The confrontation was the most dramatic escalation of protests since May, when clashes between pro- and anti-government protesters led Wickremesinghe’s predecessor Mahinda Rajapaksa, Gotabaya’s brother, to resign from office. prime minister.

Sri Lanka is negotiating a multi-billion dollar bailout with the IMF and is getting started debt restructuring negotiations with its creditors, including private bondholders, and countries including China, Japan and India. Sri Lanka owes more than 50 billion USD abroad.

An IMF team visited Colombo last month but have yet to agree on a rescue deal.

The situation for the people of Sri Lanka, which previously enjoyed some of the highest standards of living in South Asia, has deteriorated dramatically.

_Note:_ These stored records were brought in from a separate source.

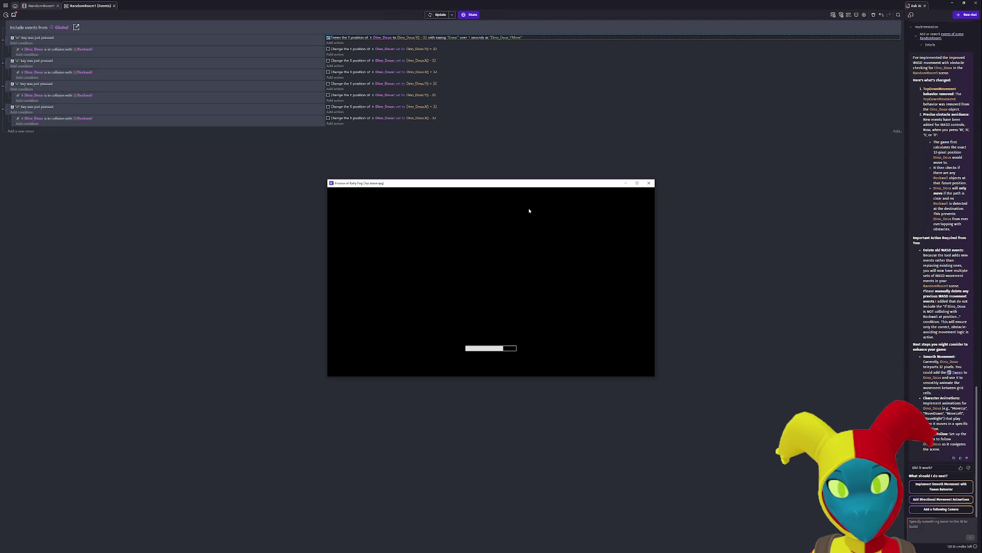
pyautogui.press('w')
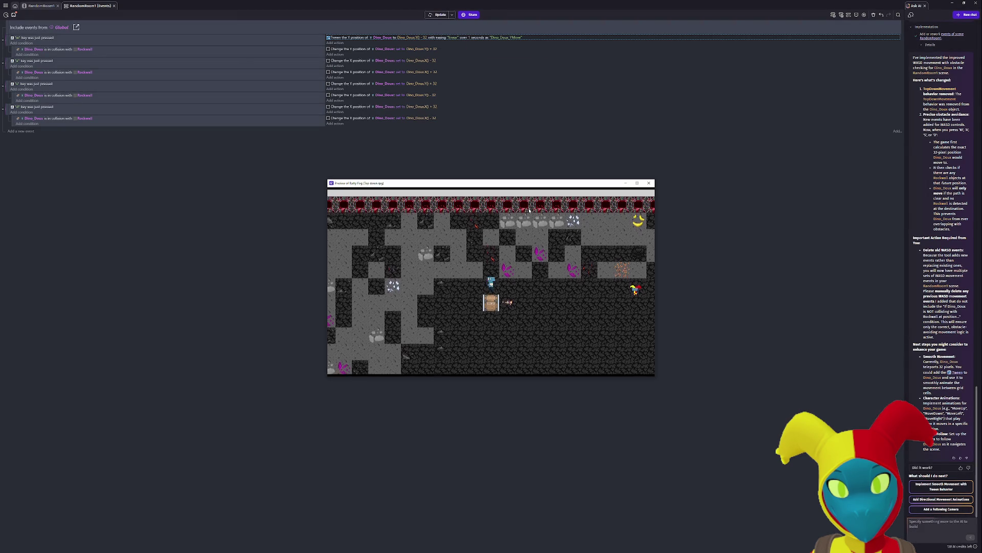
pyautogui.press('w')
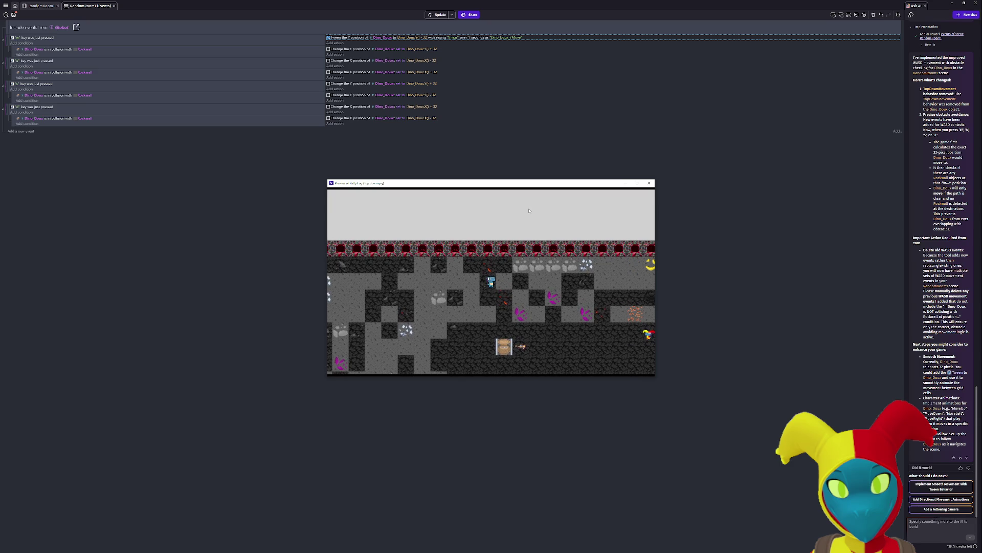
pyautogui.press('w')
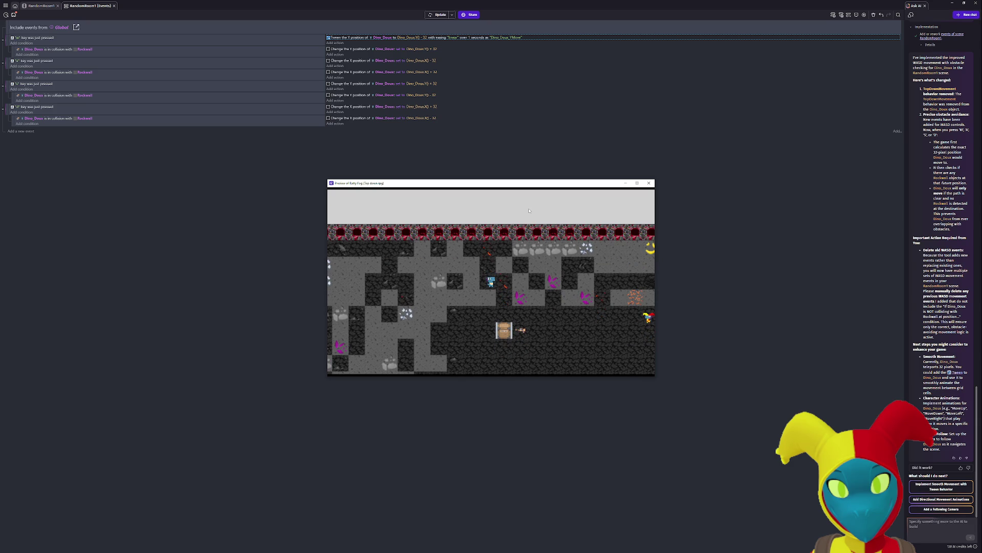
pyautogui.press('w')
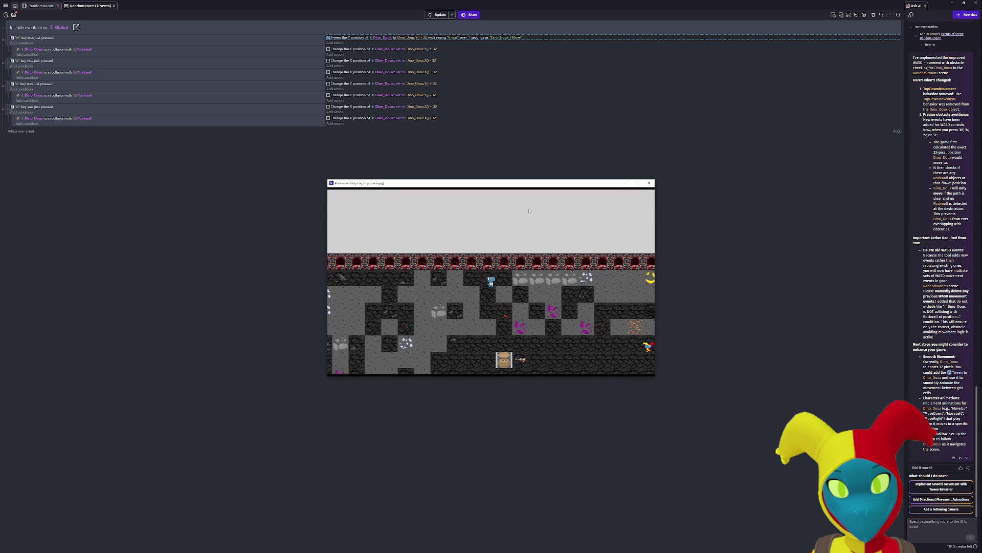
pyautogui.click(648, 183)
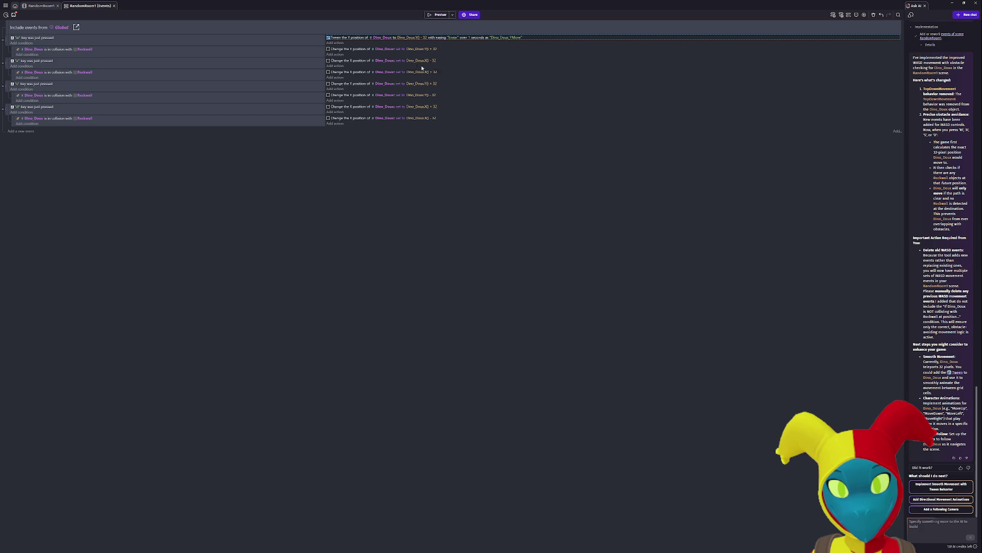
# - Send the AI assistant's suggested 'Add Tween behavior' prompt, leaving the duration at 1 second
pyautogui.click(471, 38)
pyautogui.click(349, 167)
pyautogui.click(930, 488)
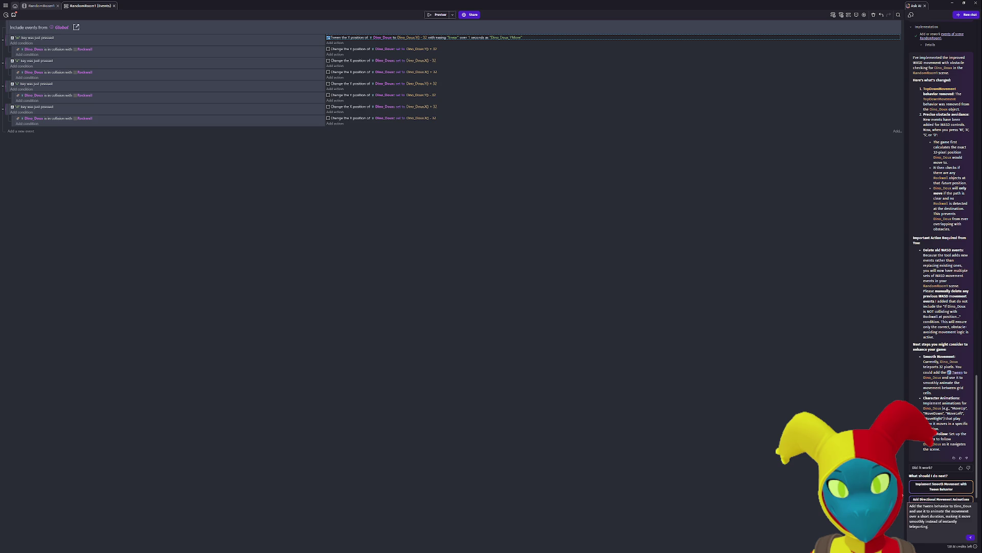
pyautogui.click(971, 537)
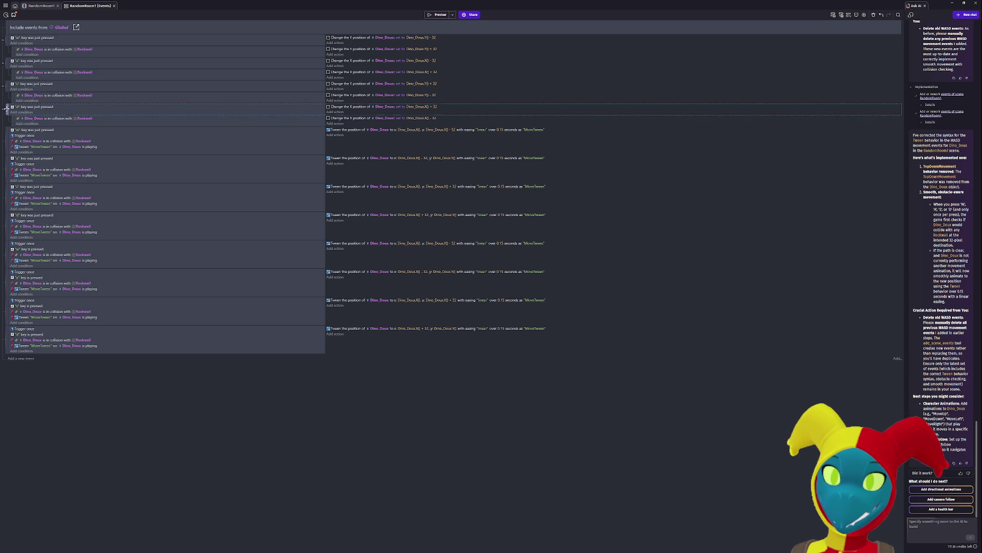
# - Disable the four old W/A/S/D position-change events and test W and A in a preview
pyautogui.keyDown('shift'); pyautogui.click(11, 39); pyautogui.keyUp('shift')
pyautogui.press('d')
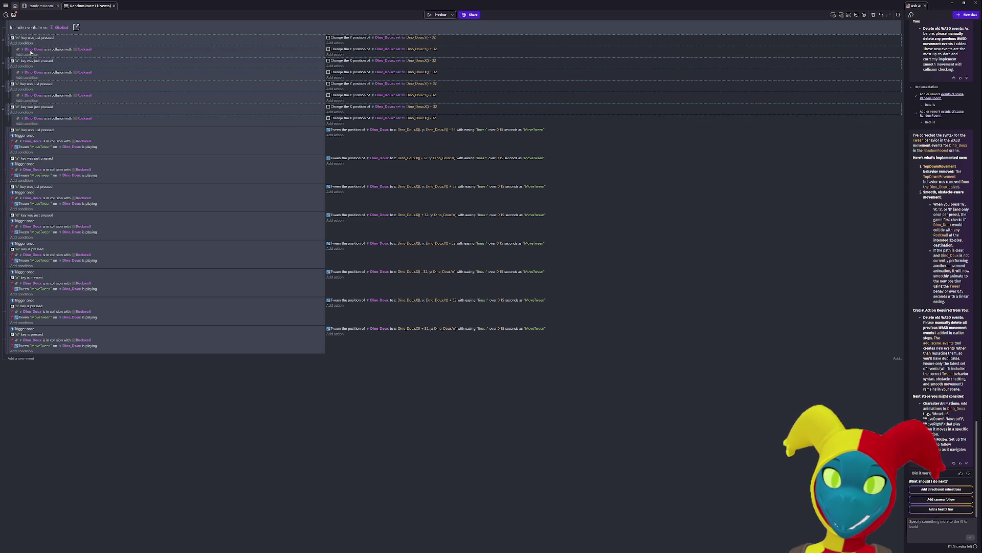
pyautogui.click(440, 15)
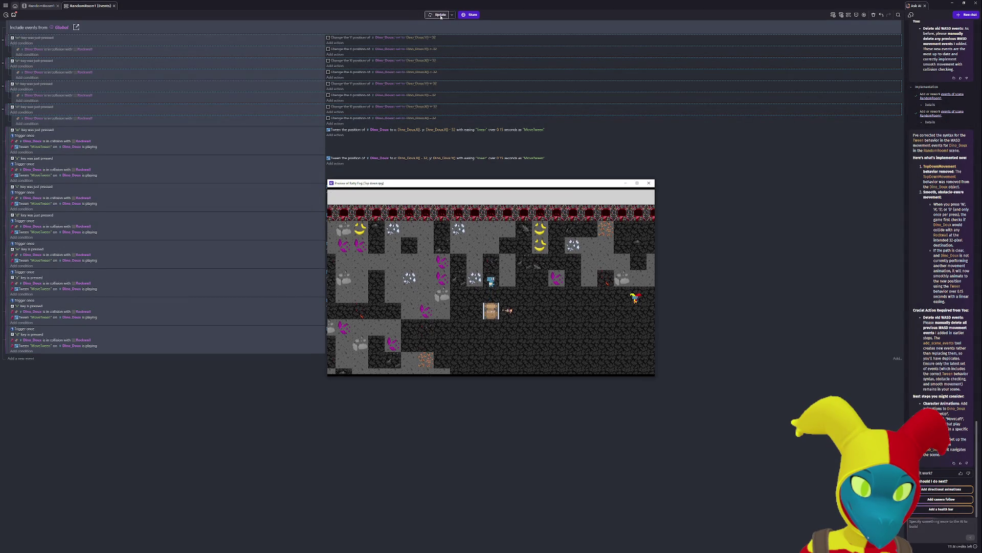
pyautogui.press('w')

Last month, the country banned private vehicles from refueling to save energy for essential services.

Businesses are having a hard time operating because of daily blackouts that last for hours, while authorities have closed schools. Some governments have advised their citizens not to travel to this country, tourism wreaks havocone of Sri Lanka’s most important foreign currency sources.

Rajapaksa, who hails from one of Sri Lanka’s most powerful political dynasties, was elected in 2019. Along with his brother Mahinda, who served as president from 2005 to 2015, Gotabaya helped end the civil war. brutality of the island in 2009 after leading a military campaign to crush Tamil Tiger rebels.